**ABOUT THIS TASK**.
Word for word, restate the lines of the data from the first through the one containing "Añadir al carrito", and nothing else.

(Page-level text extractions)
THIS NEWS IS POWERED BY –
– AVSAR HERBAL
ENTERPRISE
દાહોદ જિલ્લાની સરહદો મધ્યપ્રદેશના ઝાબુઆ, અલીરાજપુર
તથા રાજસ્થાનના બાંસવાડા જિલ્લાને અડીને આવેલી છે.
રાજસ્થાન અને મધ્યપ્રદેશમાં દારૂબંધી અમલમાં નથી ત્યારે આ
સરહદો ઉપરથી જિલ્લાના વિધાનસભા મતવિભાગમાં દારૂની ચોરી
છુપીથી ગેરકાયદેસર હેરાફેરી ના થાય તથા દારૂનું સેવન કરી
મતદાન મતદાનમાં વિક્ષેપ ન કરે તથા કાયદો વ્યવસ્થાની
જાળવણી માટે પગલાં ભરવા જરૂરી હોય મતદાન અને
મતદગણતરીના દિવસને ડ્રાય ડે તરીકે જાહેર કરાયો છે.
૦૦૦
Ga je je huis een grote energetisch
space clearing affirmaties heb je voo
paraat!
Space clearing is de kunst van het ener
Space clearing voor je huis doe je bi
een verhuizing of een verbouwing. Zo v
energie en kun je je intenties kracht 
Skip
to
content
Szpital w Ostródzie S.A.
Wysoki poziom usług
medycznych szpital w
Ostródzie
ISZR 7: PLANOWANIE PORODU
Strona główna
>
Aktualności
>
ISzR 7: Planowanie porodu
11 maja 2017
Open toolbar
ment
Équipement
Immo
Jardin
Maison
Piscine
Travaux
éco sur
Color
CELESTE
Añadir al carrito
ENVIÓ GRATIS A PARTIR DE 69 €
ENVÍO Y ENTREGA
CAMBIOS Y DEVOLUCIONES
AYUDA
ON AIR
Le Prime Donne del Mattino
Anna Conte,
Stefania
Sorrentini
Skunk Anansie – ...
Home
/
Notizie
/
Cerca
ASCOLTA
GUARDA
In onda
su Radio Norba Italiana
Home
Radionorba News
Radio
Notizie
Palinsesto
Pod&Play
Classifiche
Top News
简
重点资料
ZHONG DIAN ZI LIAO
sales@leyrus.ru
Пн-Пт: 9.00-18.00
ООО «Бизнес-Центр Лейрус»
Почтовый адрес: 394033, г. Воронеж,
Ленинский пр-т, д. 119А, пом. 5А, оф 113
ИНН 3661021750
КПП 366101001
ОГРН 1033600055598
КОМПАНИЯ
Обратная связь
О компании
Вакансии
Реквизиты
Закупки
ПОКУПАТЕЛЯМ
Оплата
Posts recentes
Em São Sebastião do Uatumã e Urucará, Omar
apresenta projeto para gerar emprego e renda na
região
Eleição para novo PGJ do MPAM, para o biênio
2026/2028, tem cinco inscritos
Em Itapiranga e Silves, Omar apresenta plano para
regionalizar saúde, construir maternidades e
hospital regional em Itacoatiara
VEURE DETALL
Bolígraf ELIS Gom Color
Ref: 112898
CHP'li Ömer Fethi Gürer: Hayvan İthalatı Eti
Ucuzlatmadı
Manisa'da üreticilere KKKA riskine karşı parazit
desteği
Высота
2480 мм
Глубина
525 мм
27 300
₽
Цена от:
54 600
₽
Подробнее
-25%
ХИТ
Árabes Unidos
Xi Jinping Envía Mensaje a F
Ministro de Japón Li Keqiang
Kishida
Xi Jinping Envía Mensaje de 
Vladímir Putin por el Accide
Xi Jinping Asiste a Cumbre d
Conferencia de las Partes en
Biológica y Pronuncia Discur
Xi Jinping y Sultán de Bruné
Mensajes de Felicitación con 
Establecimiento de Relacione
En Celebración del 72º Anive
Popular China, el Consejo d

**SOLUTION FOR THIS PROBLEM**.
THIS NEWS IS POWERED BY –
– AVSAR HERBAL
ENTERPRISE
દાહોદ જિલ્લાની સરહદો મધ્યપ્રદેશના ઝાબુઆ, અલીરાજપુર
તથા રાજસ્થાનના બાંસવાડા જિલ્લાને અડીને આવેલી છે.
રાજસ્થાન અને મધ્યપ્રદેશમાં દારૂબંધી અમલમાં નથી ત્યારે આ
સરહદો ઉપરથી જિલ્લાના વિધાનસભા મતવિભાગમાં દારૂની ચોરી
છુપીથી ગેરકાયદેસર હેરાફેરી ના થાય તથા દારૂનું સેવન કરી
મતદાન મતદાનમાં વિક્ષેપ ન કરે તથા કાયદો વ્યવસ્થાની
જાળવણી માટે પગલાં ભરવા જરૂરી હોય મતદાન અને
મતદગણતરીના દિવસને ડ્રાય ડે તરીકે જાહેર કરાયો છે.
૦૦૦
Ga je je huis een grote energetisch
space clearing affirmaties heb je voo
paraat!
Space clearing is de kunst van het ener
Space clearing voor je huis doe je bi
een verhuizing of een verbouwing. Zo v
energie en kun je je intenties kracht 
Skip
to
content
Szpital w Ostródzie S.A.
Wysoki poziom usług
medycznych szpital w
Ostródzie
ISZR 7: PLANOWANIE PORODU
Strona główna
>
Aktualności
>
ISzR 7: Planowanie porodu
11 maja 2017
Open toolbar
ment
Équipement
Immo
Jardin
Maison
Piscine
Travaux
éco sur
Color
CELESTE
Añadir al carrito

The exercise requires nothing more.